Passagem dos 55 anos do golpe

É evidente que essa postura faz parte de um ardil, de um jogo de cena para atacar um lado fingindo que está criticando ambos. “Paradoxalmente, as principais revelações estão vindo de militares”, diz ele, uma revelação absolutamente esclarecedora sobre as reais intenções da obra. Segundo Studart, na entrevista, “houve uma forte reação negativa da parte do PCdoB contra meu trabalho, tanto que eles já divulgaram 23 manifestos, mais de quatro horas de gravação e fizeram quatro atos públicos de repúdio, incluindo um piquete contra o lançamento do livro no Rio de Janeiro”, uma afirmação ao vento, sem nenhum traço de verdade. 
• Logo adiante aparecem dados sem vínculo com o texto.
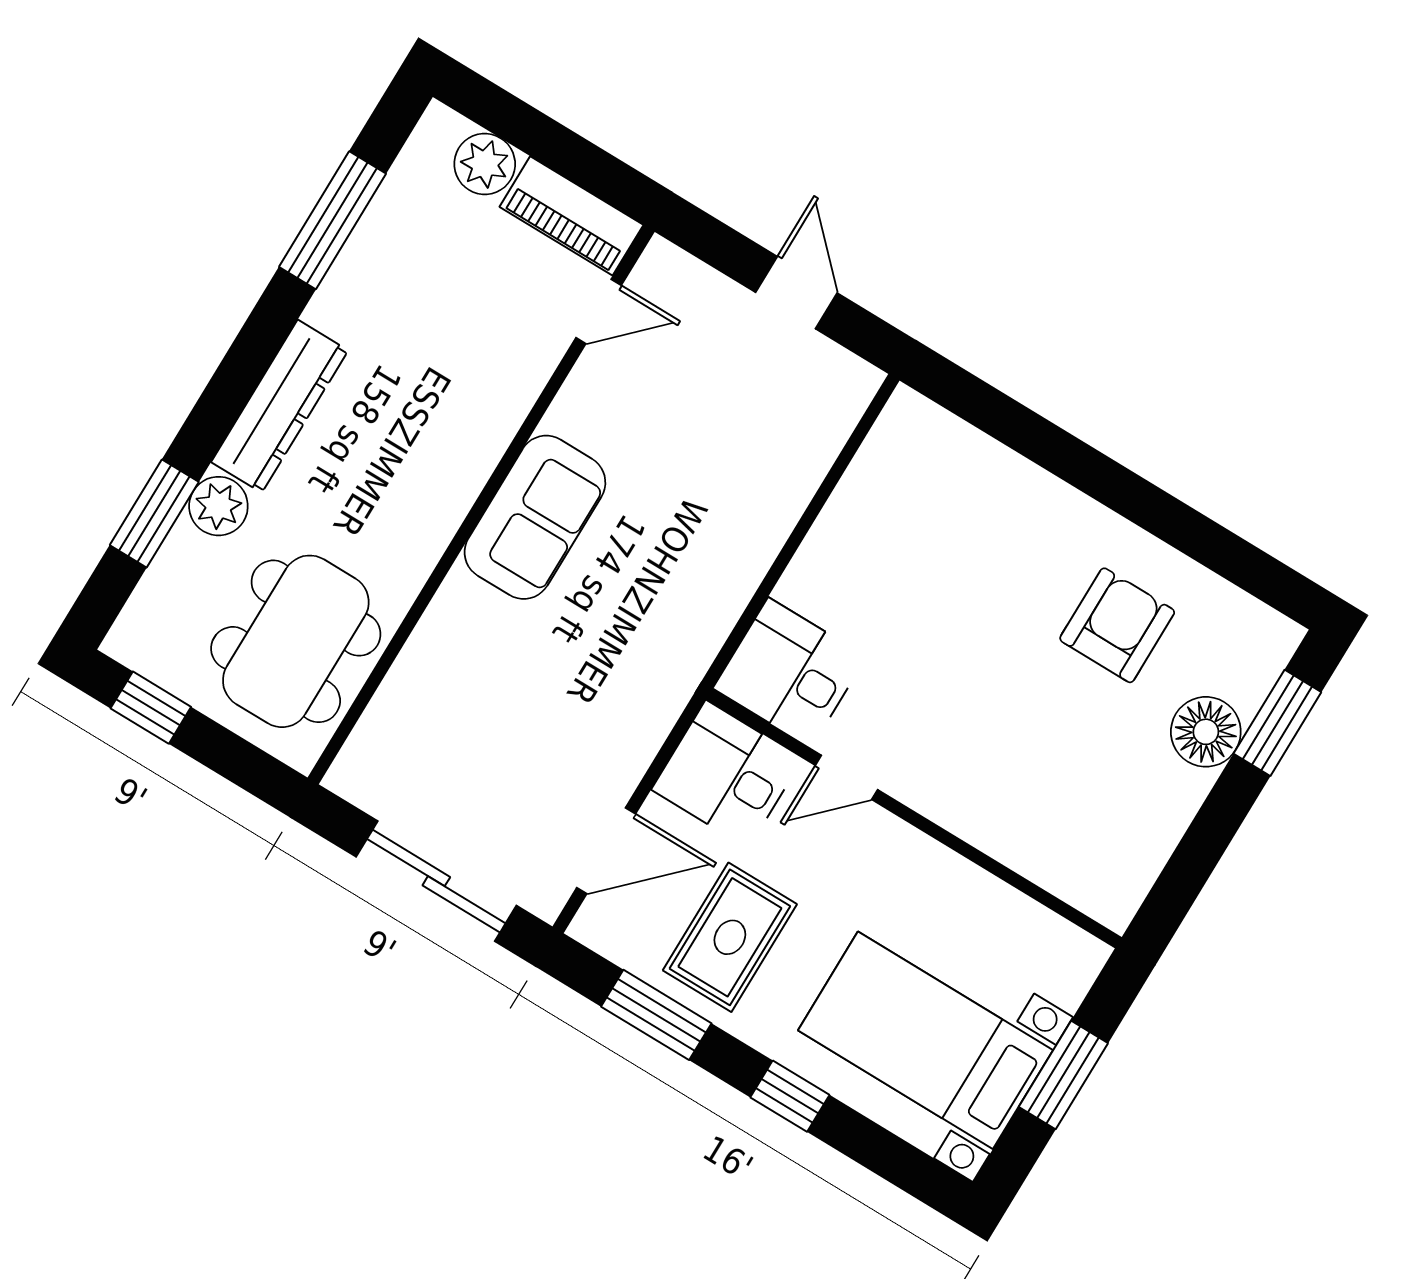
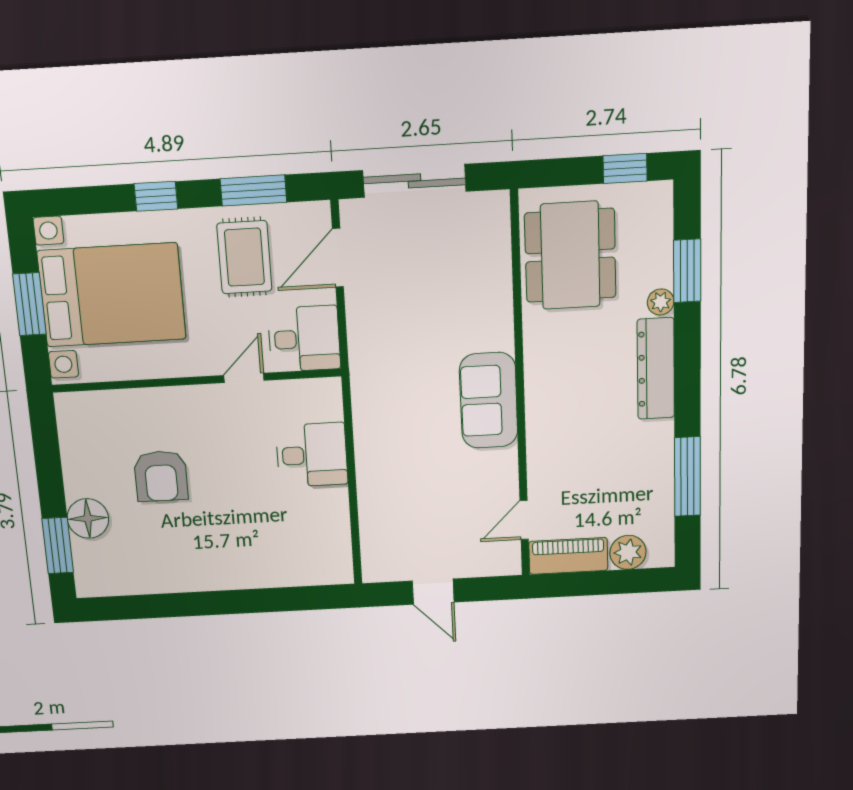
plant: (218, 506) -> (661, 302), width x0.73, depth x0.73
armchair: (1117, 625) -> (161, 476), moved
desk: (790, 673) -> (312, 455), moved
bed with nightstands: (925, 1040) -> (112, 295), width x1.36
Onde estão esses manifestos e essa gravação é um mistério conhecido apenas por sua mente imaginativa. Os “quatro atos públicos de repúdio” também são invectivas — o que houve foram manifestações contra as calúnias do livro, como as organizadas pela “Comissão de Familiares de Mortos e Desaparecidos Políticos” na Universidade Federal de São Paulo (veja 
aqui) e o “escracho” promovido pelo “Grupo Tortura Nunca Mais-RJ” no ato de lançamento do livro na livraria Argumento, no Rio de Janeiro (veja aqui). Em ambas sem nenhuma participação do PCdoB.